7. I don't see a problem. If a post a package I get charged according to its dimensions and weight. If I'm the package, why should that be any different? Anyway, if someone can afford to eat enough food to be overweight, they can probably afford a few extra quid on an airline ticket.

But... I wonder what the realistic cost differences are. I weigh 70kg, so someone who weighs 140kg should maybe pay a bit more... but... how much difference would 70kg make given the weight of the aircraft and everyone else. Even if you were huge, you probably only account for a tiny bit more fuel used. The biggest costs are probably fixed. A fat person needs the same number of customer service staff and gets allocated the same space on the plane.

So, if anything, I suspect that airlines are just looking to squeeze more profit by overcharging fat people. I mean... are they really considering a discount for thin people so that they make exactly the same profit as before? Unlikely! I reckon they're just putting this in the news to see how popular it is. If there's widespread approval of the idea, the airlines have a nice easy way of increasing their profits with the overall consent of passengers!

8. ## Re: Economists suggests airlines start charging for our weight

The problem is that the economists know nothing about marketing. The idea of charging by weight fails when you think about the implementation. In order to be fair, all customers (passengers) will have to be weighed - just like the luggage. How many people will put up with that? It also means that there will be a base price for a ticket to somewhere, plus an adder fee for the passenger weight. OK, what do you call that adder fee? No matter what the name is, somebody will be offended.

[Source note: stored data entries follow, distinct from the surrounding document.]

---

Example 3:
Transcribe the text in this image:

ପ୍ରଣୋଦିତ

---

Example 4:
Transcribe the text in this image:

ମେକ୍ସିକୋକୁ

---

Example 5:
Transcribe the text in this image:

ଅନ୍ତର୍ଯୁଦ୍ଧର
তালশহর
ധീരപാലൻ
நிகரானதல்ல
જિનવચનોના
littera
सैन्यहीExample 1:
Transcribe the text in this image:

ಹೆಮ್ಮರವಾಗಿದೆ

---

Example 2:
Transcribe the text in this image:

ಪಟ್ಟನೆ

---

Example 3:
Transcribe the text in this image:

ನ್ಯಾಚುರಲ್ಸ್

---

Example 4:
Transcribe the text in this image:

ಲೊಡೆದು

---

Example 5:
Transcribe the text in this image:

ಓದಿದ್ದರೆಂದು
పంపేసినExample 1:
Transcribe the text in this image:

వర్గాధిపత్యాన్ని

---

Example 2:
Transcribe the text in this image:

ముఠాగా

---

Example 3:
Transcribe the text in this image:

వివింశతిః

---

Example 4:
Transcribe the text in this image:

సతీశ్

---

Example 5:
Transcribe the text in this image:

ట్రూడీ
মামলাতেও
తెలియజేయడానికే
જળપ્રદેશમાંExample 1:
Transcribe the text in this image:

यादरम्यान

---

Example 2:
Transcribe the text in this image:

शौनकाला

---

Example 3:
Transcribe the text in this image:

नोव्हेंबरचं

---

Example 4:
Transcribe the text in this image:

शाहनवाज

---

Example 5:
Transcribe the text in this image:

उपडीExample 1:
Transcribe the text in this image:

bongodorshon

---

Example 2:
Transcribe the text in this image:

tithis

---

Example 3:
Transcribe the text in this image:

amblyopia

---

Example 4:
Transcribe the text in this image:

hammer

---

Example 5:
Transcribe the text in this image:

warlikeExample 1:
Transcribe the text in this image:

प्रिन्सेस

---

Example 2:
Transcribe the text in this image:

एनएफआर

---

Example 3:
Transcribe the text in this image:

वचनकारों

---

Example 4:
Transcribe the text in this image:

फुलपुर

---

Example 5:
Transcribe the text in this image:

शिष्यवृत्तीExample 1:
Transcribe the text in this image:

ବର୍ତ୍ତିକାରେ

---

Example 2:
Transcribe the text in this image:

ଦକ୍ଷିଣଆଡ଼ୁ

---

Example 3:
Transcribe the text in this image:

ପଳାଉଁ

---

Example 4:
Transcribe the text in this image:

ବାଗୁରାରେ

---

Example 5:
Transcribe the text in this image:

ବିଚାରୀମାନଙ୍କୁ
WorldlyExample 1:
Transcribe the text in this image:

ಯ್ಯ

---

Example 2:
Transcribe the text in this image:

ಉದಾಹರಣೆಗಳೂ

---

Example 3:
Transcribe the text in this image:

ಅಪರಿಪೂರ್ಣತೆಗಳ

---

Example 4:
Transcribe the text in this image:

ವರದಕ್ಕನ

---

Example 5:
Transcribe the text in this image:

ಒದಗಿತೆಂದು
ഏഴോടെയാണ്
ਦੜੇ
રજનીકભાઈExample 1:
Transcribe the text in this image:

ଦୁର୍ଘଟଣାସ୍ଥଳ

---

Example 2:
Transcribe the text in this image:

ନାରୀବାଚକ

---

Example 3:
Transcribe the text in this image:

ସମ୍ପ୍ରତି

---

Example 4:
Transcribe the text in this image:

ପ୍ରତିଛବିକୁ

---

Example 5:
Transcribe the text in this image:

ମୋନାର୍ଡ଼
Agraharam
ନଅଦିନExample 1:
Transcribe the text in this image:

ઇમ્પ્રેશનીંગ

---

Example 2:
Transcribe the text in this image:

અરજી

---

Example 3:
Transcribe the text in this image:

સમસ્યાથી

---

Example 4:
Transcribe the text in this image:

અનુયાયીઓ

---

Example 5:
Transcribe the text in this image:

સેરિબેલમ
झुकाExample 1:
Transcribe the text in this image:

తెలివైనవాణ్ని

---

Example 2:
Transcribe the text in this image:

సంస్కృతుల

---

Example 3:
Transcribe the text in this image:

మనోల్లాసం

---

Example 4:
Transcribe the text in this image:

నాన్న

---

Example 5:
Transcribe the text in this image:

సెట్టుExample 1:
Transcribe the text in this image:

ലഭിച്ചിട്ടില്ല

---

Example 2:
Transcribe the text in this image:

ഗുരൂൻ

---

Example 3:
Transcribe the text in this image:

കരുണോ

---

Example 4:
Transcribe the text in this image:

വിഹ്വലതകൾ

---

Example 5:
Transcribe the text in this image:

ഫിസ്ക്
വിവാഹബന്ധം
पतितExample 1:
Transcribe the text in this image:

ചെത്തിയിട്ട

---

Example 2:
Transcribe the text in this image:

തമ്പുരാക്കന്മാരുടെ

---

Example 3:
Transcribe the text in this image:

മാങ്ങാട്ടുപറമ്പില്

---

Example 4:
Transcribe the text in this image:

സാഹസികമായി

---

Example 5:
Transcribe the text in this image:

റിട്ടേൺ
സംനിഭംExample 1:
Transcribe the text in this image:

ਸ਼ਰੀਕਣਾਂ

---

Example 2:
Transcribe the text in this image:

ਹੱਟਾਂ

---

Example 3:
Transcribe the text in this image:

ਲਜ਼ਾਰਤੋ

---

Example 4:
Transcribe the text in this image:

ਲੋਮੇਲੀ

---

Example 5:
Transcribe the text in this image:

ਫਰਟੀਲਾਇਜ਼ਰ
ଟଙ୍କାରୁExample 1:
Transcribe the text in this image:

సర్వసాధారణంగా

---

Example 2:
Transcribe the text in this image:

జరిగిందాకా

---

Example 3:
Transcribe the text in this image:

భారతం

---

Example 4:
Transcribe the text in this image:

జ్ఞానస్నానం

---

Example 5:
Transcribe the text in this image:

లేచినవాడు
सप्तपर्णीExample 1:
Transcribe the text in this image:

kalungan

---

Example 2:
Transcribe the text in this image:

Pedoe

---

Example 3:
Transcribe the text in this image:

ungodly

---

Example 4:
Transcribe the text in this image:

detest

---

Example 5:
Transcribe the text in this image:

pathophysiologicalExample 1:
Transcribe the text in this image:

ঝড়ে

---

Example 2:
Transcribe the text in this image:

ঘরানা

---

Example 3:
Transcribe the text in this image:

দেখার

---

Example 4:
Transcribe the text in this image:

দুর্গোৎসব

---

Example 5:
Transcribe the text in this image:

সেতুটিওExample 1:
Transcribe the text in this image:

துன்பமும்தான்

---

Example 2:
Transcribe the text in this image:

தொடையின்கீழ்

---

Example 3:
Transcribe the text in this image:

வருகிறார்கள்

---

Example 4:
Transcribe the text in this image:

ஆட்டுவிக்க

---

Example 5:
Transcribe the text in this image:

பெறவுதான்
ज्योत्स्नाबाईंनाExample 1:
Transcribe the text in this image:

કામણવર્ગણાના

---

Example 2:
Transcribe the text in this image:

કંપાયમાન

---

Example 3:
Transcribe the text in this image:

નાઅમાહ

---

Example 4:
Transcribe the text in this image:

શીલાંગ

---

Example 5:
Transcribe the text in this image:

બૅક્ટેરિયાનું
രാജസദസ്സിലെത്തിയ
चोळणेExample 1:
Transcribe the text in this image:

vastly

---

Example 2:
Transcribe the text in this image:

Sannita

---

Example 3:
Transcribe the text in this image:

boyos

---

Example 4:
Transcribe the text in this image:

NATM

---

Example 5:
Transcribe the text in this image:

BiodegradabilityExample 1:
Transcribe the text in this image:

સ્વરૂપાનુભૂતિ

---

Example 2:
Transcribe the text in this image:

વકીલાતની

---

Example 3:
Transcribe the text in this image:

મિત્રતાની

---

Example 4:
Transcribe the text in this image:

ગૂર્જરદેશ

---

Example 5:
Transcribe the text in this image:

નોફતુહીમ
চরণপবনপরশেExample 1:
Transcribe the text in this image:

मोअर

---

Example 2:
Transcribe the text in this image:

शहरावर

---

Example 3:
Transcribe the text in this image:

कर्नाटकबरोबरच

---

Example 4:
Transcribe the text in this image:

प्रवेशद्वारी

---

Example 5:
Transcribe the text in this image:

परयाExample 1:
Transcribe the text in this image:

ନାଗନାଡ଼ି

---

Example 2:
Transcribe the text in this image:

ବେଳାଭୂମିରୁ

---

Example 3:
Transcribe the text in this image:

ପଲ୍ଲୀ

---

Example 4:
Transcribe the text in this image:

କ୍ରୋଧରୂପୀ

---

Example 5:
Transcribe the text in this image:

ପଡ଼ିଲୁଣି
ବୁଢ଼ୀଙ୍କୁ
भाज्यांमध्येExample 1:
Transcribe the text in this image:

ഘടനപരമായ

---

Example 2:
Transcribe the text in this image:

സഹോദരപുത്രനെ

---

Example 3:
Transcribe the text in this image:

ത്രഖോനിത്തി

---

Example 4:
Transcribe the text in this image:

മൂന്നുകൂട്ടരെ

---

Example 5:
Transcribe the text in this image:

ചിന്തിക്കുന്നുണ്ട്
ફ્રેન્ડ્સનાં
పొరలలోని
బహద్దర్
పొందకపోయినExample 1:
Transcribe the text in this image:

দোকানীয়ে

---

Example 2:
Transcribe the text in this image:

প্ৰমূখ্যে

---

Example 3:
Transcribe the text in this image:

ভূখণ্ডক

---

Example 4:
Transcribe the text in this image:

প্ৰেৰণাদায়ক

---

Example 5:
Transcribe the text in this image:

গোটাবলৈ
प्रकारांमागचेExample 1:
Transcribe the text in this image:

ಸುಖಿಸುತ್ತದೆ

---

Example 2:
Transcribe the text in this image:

As one who flies for business almost weekly I appreciate having my ticket all paid for in advance. I just go through the security lines, and wait at my gate. If I have to stop and have myself weighed for a "big a55 fee" (by whatever name the airlines choose to call it) and then pay an extra fee, that would be quite inconvenient, as well as an accounting nightmare. Would my employer reimburse me for this or not? Either way, it's a real mess.

9. I agree to the mathematical logic, however on a marketing/service level not so much...

The difference perhaps from sending parcels, by both weight and dimension...is there is no humane-factor to these inanimate objects...also, if never opened/altered...the parcels won't vary in their size or shape, or weight.

...if we were to divide the total cargo/passenger, and fuel weight by the number of passengers/tickets....it's quite conceivable, that a number of planes per fleet; may be running in the 'red', or even 'black' speaking in terms of profits.

Collectively, 'we' need to pay in enough to keep the airlines running...and most will not do this without a profit.

There are potentially any number of hidden (to the consumer) costs, which may make it appear to be over-inflated charges...and of course, there may well be 'padded' charges too...I think that it should remain mostly as it is now...

he only charge-by-weight scenario I can see happening, is much like with the baggage...over a certain 'standard' for both weight, and dimension...will incur additional charges...such as...if you occupy more than one seat, and/or you exceed say 210lbs/95kg...

10. Originally Posted by AEsahaettr
Now your answer to that could be to just do bullet trains along regional lines- say, NY to Boston. In these areas the land rights are already owned; you'd just need to update the infrastructure and buy new trains. And, that's actually already happening.
If they can do regionals, why not (outside of monetary concerns) other lines as well? They already have 4 West to Midwest lines (San Francisco to Chicago, two from L.A. to Chicago (one goes through Texas, the other through the Southwest, and one from Portland/Seattle to Chicago). Plus a L.A. to New Orleans line, and there east to midwest/south lines. Shouldn't they thus have the land rights for those as well? Or am I wrong/missing something?